Five Northern Ireland sporting documentaries to watch during lockdown

By Matt GaultBBC Sport NI
George Best
'All By Himself' is a feature-length look at the life of celebrated footballer George Best

With the sporting calendar put on hold by the outbreak of coronavirus, we have no live sport on the horizon.

During this global health crisis, we are spending more time in our houses, but that does not mean we have to go without sport.

If you are staying in for the foreseeable future, hopefully these documentaries centred on Northern Irish sporting figures and occasions will help.

George Best: All By Himself

Daniel Gordon's feature-length look at the Belfast boy who took the footballing world by storm is gripping, celebratory and melancholic.

All By Himself charts Best's humble beginnings in Northern Ireland before spotlighting his time with Manchester United.

His European Cup-winning exploits are brought to life through archival footage while there are contributions from Mike Summerbee, Paddy Crerand and the late Harry Gregg.

While Gordon's unflinching portrayal of Best's decline make it tough viewing, it's perhaps the definitive on-screen portrait of the greatest footballer Northern Ireland has ever produced.

Available to watch on the BBC iPlayer.


Michael Dunlop and William Dunlop
Michael Dunlop and his late brother William feature in the engrossing Road

Liam Neeson narrates this engrossing chronicle of the Dunlop family, synonymous with Northern Irish motorcycle road racing.

Road explores the lives of the two pairs of Dunlop brothers, Joey and Robert, and Robert's sons Michael and William, and how they dominated and popularised the sport in Northern Ireland.

It captures, in riveting fashion, Joey's achievements, notably his five consecutive Formula One World Championships between 1982 and 1986.

Of course, their story is as much about tragedy as triumph and, while it's a fascinating insight into the Dunlop dynasty, it effectively conveys the dangers of road racing.

Available on Amazon Prime.

Alex Higgins: The People's Champion

Alex Higgins
Alex Higgins won the World Snooker Championship in 1972 and 1982

"They call him Hurricane, Hurricane Higgins, a quiet man, a confident man. You'd never notice him in a crowd, but in his own twilight world, Hurricane Higgins is almost a god."

The above quote opens this 2010 film examining the rise and fall of two-time World Snooker Champion Alex Higgins.

Narrated by James Nesbitt, The People's Champion is a fascinating dive into one of Northern Ireland's greatest sporting personalities.

Uplifting and poignant in equal measure, footage of Higgins' nerveless break of 69 in the penultimate frame of his World Championship semi-final against Jimmy White is enough to transport you back to 1982.

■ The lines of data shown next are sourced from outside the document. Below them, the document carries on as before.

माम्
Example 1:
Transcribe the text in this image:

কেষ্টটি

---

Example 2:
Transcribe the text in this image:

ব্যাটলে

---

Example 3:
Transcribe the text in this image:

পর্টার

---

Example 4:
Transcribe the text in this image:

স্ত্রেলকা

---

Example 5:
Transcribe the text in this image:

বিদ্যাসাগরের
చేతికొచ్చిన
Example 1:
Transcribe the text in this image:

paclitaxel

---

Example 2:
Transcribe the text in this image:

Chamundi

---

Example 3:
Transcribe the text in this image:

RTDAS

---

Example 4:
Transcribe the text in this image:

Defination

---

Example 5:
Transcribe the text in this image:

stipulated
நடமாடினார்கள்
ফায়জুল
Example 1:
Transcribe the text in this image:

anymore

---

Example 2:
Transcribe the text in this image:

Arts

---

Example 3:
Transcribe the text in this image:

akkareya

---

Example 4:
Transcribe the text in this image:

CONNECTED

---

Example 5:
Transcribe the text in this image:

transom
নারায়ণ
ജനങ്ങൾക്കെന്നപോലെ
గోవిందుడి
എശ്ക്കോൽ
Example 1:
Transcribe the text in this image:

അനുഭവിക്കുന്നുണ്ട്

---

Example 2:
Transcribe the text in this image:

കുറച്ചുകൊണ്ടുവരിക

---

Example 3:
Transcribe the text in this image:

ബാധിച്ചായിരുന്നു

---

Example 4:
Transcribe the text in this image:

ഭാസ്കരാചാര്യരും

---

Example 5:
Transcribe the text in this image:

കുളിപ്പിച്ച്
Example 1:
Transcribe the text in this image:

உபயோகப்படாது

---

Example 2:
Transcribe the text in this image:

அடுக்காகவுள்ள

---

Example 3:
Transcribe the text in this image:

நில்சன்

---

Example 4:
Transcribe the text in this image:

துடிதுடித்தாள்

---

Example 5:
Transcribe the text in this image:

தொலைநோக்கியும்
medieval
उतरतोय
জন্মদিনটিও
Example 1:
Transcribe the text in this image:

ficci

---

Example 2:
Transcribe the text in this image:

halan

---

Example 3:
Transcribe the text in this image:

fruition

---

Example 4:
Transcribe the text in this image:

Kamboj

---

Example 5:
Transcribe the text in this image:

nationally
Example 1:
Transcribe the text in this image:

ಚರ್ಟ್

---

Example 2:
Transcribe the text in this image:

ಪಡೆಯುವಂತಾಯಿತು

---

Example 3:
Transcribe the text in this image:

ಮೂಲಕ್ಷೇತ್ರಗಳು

If that whets your appetite for more snooker, we also recommend the '85 Black Ball Final: Final Frame, a full replay of the climactic frame of the 1985 World Championship final between Steve Davis and Northern Ireland's Dennis Taylor, which is available on the BBC iPlayer.

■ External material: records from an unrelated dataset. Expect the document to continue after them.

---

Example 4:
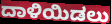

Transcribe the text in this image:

ದಾಳಿಯಿಡಲು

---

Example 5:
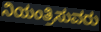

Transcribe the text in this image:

ನಿಯಂತ್ರಿಸುವರು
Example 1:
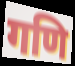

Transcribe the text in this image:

गणि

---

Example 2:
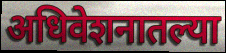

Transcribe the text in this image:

अधिवेशनातल्या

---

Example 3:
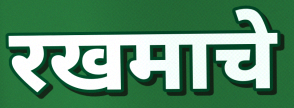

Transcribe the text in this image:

रखमाचे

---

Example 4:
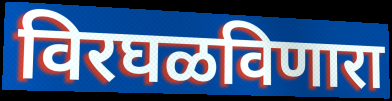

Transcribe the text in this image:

विरघळविणारा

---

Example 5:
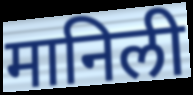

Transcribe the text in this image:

मानिली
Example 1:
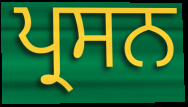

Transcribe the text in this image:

ਪ੍ਰਸਨ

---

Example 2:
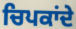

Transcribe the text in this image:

ਚਿਪਕਾਂਦੇ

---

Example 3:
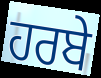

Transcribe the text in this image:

ਹਰਬੇ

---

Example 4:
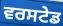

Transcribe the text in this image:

ਵਰਸਟੇਡ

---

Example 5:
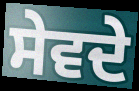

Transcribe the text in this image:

ਸੇਵਦੇ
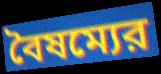
বৈষম্যের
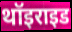
थॉइराइड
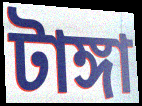
টাঙ্গা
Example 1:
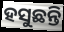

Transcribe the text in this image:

ହସୁଛନ୍ତି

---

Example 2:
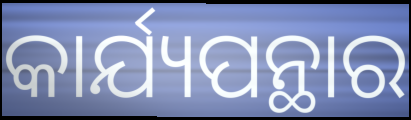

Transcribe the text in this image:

କାର୍ଯ୍ୟପନ୍ଥାର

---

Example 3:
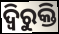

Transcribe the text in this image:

ଦ୍ୱିରୁକ୍ତି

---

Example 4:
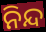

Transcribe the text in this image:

ନିନ୍ଦ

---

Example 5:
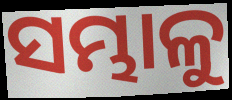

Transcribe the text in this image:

ସମ୍ଭାଳୁ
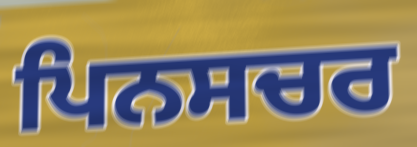
ਪਿਨਸਚਰ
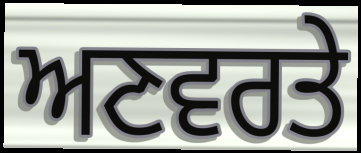
ਅਣਵਰਤੇ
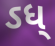
ઽધ્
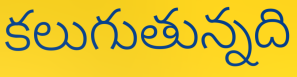
కలుగుతున్నది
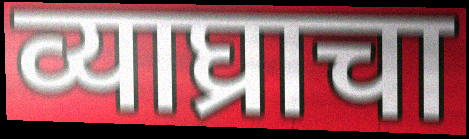
व्याघ्राचा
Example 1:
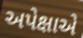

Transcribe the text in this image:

અપેક્ષાએ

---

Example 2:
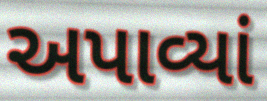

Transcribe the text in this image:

અપાવ્યાં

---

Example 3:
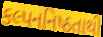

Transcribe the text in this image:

કલ્પનનિષ્ઠતાથી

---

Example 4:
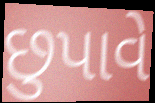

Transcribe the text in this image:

છુપાવે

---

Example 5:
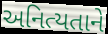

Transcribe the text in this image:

અનિત્યતાને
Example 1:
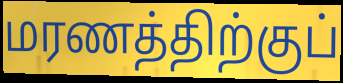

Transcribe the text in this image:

மரணத்திற்குப்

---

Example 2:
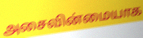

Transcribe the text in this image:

அசைவின்மையாக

The Crucible, the hushed crowd, the glasses. Nerve-shredding stuff.

Available on YouTube.

True North - Crossmaglen: Field of Dreams

Oisin McConville
Field of Dreams follows the fortunes of Crossmaglen gaelic football team in their quest for All-Ireland glory

First aired in 2016, Field of Dreams goes behind the scenes at Crossmaglen Rangers to tell the Armagh club's storied history.

The documentary, narrated by BBC Sport NI's Thomas Niblock, follows then joint-managers, Oisin McConville and John McEntee, as they attempt to lead Cross to All-Ireland club success during the 2015/16 season.

With unrivalled access to the senior football squad, Field of Dreams is the definitive story of the most successful GAA club team in Ulster.

Available on YouTube.

The 148th Open Official Film

Open champion Shane Lowry
Shane Lowry lifted the Claret Jug for winning the Open Championship at Royal Portrush in 2019

With this summer's Open Championship at Royal St George's on the back burner until next year, what better time to reflect the memories of when the Claret Jug returned to Northern Ireland.

In July 2019, Royal Portrush hosted golf's oldest major championship for the first time in 68 years.

While it turned out to be a disappointing week for Rory McIlroy, who missed the cut despite a brave Friday afternoon charge, the tournament yielded an Irish champion as Shane Lowry triumphed by six shots over England's Tommy Fleetwood.

Narrated by James Nesbitt - making a second appearance on this list - this hour-long film recalls how Lowry held off the world's best golfers to clinch his maiden major title.

The film captures the highs and lows of a memorable week, from McIlroy's quadruple bogey on his opening hole to Lowry's sensational 63 on Saturday, which helped vault him towards the promised land.

Available for free on The Open website.